* Task statement
Starting at the first line of the entries and stopping after the line that contains "DEMAND REDUCTION HELPS", change "partner" to "classmate" and leave every other character as it is.

* Records for the task
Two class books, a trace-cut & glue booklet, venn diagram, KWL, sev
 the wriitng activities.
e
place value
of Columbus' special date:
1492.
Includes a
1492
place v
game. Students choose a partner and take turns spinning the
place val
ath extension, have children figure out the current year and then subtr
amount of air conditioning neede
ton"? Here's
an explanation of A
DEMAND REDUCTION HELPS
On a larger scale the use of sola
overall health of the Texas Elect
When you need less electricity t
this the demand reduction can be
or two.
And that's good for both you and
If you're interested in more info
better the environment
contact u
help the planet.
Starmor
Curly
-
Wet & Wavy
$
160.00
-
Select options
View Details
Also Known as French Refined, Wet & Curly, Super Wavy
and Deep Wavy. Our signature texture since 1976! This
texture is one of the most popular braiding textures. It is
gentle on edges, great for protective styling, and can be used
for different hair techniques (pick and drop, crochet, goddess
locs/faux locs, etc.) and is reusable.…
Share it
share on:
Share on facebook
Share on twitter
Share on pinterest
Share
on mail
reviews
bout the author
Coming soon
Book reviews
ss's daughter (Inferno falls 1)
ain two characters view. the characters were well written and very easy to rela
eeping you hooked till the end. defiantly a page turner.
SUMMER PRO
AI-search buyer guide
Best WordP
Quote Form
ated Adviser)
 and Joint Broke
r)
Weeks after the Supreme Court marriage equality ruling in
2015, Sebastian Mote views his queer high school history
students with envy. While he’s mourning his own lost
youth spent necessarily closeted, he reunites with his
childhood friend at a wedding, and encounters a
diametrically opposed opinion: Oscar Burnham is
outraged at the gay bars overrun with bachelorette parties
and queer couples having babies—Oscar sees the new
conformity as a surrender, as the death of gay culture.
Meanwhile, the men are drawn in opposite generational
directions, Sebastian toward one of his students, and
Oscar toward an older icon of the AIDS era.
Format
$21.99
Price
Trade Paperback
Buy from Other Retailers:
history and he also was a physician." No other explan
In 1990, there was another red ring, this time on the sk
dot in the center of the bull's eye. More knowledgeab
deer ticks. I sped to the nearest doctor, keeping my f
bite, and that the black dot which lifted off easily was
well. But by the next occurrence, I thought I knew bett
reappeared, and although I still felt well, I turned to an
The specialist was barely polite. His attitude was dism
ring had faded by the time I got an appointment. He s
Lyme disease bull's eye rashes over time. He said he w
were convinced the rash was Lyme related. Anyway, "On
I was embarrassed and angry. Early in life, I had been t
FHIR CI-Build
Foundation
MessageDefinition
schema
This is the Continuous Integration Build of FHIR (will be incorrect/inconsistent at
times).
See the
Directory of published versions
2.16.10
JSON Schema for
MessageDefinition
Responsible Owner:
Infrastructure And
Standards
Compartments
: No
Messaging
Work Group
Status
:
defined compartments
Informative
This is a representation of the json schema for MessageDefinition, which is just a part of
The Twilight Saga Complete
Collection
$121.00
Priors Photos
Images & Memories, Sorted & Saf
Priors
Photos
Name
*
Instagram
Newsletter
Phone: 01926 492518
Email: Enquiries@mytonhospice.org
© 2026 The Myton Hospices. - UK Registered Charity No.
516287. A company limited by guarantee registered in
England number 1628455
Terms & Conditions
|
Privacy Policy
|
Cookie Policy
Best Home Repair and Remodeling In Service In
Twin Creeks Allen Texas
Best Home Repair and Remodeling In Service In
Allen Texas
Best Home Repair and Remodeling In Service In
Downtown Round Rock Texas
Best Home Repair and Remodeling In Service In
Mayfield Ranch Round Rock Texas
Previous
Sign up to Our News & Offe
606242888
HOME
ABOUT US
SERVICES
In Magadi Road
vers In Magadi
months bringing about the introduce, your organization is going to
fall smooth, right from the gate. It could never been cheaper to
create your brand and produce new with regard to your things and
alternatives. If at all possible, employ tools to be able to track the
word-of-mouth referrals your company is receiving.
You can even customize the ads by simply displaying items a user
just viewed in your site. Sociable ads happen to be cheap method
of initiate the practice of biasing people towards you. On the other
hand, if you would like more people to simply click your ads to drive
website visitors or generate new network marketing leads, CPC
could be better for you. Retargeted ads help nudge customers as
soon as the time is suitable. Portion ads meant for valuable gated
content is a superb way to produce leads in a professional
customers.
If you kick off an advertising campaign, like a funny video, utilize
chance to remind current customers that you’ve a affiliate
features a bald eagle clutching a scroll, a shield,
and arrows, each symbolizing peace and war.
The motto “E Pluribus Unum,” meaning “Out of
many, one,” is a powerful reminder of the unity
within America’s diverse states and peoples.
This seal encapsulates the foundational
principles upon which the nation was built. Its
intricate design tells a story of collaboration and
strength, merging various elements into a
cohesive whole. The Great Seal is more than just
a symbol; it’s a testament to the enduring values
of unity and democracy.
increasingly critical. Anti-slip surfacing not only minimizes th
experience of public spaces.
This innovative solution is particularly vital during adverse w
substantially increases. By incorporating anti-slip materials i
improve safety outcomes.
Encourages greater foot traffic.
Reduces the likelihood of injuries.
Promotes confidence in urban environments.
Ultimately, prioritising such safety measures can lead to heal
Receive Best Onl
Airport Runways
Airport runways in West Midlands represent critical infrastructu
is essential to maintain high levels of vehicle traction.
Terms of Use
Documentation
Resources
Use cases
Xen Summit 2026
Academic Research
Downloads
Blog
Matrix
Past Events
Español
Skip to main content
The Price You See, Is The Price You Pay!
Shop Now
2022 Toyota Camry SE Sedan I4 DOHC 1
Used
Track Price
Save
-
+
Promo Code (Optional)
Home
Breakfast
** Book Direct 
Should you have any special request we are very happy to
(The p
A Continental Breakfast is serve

* Result of the task
Two class books, a trace-cut & glue booklet, venn diagram, KWL, sev
 the wriitng activities.
e
place value
of Columbus' special date:
1492.
Includes a
1492
place v
game. Students choose a classmate and take turns spinning the
place val
ath extension, have children figure out the current year and then subtr
amount of air conditioning neede
ton"? Here's
an explanation of A
DEMAND REDUCTION HELPS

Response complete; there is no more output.